Ein paar Menschen gibt's trotzdem noch, die neu in das Metier einsteigen (sonst wären wir ja bei Null und nicht bei 8.4 Prozent) und der Grund, warum sie's tun, steht ebenfalls im o.g. KStA-Artikel:
„Ich bereue meine Entscheidung nicht. Für mich ist es Luxus, mich mit Literatur beschäftigen zu dürfen. Dafür würde ich auch putzen gehen.“
sagt eine frischgebackene Literatur-Übersetzerin über ihren freiwilligen Einstieg ins Prekariat.

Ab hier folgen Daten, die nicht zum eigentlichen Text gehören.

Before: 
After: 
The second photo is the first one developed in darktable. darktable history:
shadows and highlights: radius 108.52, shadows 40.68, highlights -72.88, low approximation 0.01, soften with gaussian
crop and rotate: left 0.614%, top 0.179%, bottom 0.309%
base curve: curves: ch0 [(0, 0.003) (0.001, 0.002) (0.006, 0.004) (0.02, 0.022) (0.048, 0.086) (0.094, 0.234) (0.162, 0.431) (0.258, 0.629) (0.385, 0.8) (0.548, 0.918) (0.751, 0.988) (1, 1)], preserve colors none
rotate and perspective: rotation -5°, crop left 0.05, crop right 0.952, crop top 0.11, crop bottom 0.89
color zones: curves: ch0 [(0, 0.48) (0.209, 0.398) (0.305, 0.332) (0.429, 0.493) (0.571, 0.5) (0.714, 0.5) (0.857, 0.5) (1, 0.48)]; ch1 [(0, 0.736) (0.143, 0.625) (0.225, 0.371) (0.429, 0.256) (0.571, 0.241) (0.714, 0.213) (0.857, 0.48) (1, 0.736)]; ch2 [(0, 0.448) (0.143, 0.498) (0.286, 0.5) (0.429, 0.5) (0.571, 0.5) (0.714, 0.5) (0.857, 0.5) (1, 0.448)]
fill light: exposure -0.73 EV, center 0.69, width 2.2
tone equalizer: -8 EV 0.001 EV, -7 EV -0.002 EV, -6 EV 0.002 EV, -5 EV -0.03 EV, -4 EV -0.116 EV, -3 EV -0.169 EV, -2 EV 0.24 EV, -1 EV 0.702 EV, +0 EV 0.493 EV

Leute, wir müssen das sein lassen, dieses Literatur-Fan-Boy- oder -Fan-Girl-Gehabe. Wir Autoren und Übersetzer haben unser Handwerk gelernt, wir können was und wir verrichten Arbeit, mit der richtig Werte geschöpft werden. Die Spitzköppe in den Verlagen und Redaktionen wissen aber, dass wir verdammt gerne tun, was wir tun, und das nutzen sie ziemlich gnadenlos aus. Und das funktioniert, solange wir dankbar sind, uns für ein paar Brosamen "mit Literatur beschäftigen zu dürfen".

Nochmal: Leute, wir müssen das sein lassen.

18.8.13

Die Vorleser auf Kuba

Das wusste ich noch nicht: die kubanische Tabak-Industrie beschäftigt "Vorleser", die den Zigarren drehenden Arbeitern dreimal pro acht Stunden langer Schicht etwas Vorlesen. Romane, Zeitungsartikel, Lebensweisheiten, Theaterstücke. Was gelesen wird, bestimmt die Betriebsleitung. Ausführlicher steht's bei Spiegel Online.